MATERIAL FOR THE TASK
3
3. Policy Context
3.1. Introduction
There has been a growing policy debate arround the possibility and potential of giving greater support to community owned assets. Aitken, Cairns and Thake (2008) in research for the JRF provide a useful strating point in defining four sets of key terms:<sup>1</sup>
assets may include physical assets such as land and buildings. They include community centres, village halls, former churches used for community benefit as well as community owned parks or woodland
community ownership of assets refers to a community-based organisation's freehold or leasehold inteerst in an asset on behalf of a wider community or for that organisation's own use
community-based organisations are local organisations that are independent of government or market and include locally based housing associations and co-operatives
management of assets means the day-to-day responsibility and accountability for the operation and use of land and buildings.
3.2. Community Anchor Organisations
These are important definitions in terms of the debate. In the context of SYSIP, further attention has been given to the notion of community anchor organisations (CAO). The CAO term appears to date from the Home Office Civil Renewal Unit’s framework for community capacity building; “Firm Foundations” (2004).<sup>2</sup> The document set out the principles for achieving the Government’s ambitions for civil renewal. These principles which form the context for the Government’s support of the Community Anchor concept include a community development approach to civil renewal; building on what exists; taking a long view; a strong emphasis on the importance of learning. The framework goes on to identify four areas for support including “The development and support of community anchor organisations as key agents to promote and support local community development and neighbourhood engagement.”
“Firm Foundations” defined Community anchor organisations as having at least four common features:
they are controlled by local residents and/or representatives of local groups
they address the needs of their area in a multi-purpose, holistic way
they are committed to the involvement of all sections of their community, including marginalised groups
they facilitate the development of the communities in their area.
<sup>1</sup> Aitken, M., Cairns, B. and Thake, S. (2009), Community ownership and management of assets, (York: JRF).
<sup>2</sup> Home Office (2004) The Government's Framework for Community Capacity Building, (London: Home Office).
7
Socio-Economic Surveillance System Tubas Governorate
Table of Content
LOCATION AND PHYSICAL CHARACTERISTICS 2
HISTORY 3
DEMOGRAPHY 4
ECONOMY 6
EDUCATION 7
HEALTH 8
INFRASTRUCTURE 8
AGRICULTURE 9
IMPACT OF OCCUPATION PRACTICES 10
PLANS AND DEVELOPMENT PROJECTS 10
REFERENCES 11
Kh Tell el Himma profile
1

TASK ITEM
The records above need to be retyped in full, exactly as given.

ANSWER BELOW
3
3. Policy Context
3.1. Introduction
There has been a growing policy debate arround the possibility and potential of giving greater support to community owned assets. Aitken, Cairns and Thake (2008) in research for the JRF provide a useful strating point in defining four sets of key terms:<sup>1</sup>
assets may include physical assets such as land and buildings. They include community centres, village halls, former churches used for community benefit as well as community owned parks or woodland
community ownership of assets refers to a community-based organisation's freehold or leasehold inteerst in an asset on behalf of a wider community or for that organisation's own use
community-based organisations are local organisations that are independent of government or market and include locally based housing associations and co-operatives
management of assets means the day-to-day responsibility and accountability for the operation and use of land and buildings.
3.2. Community Anchor Organisations
These are important definitions in terms of the debate. In the context of SYSIP, further attention has been given to the notion of community anchor organisations (CAO). The CAO term appears to date from the Home Office Civil Renewal Unit’s framework for community capacity building; “Firm Foundations” (2004).<sup>2</sup> The document set out the principles for achieving the Government’s ambitions for civil renewal. These principles which form the context for the Government’s support of the Community Anchor concept include a community development approach to civil renewal; building on what exists; taking a long view; a strong emphasis on the importance of learning. The framework goes on to identify four areas for support including “The development and support of community anchor organisations as key agents to promote and support local community development and neighbourhood engagement.”
“Firm Foundations” defined Community anchor organisations as having at least four common features:
they are controlled by local residents and/or representatives of local groups
they address the needs of their area in a multi-purpose, holistic way
they are committed to the involvement of all sections of their community, including marginalised groups
they facilitate the development of the communities in their area.
<sup>1</sup> Aitken, M., Cairns, B. and Thake, S. (2009), Community ownership and management of assets, (York: JRF).
<sup>2</sup> Home Office (2004) The Government's Framework for Community Capacity Building, (London: Home Office).
7
Socio-Economic Surveillance System Tubas Governorate
Table of Content
LOCATION AND PHYSICAL CHARACTERISTICS 2
HISTORY 3
DEMOGRAPHY 4
ECONOMY 6
EDUCATION 7
HEALTH 8
INFRASTRUCTURE 8
AGRICULTURE 9
IMPACT OF OCCUPATION PRACTICES 10
PLANS AND DEVELOPMENT PROJECTS 10
REFERENCES 11
Kh Tell el Himma profile
1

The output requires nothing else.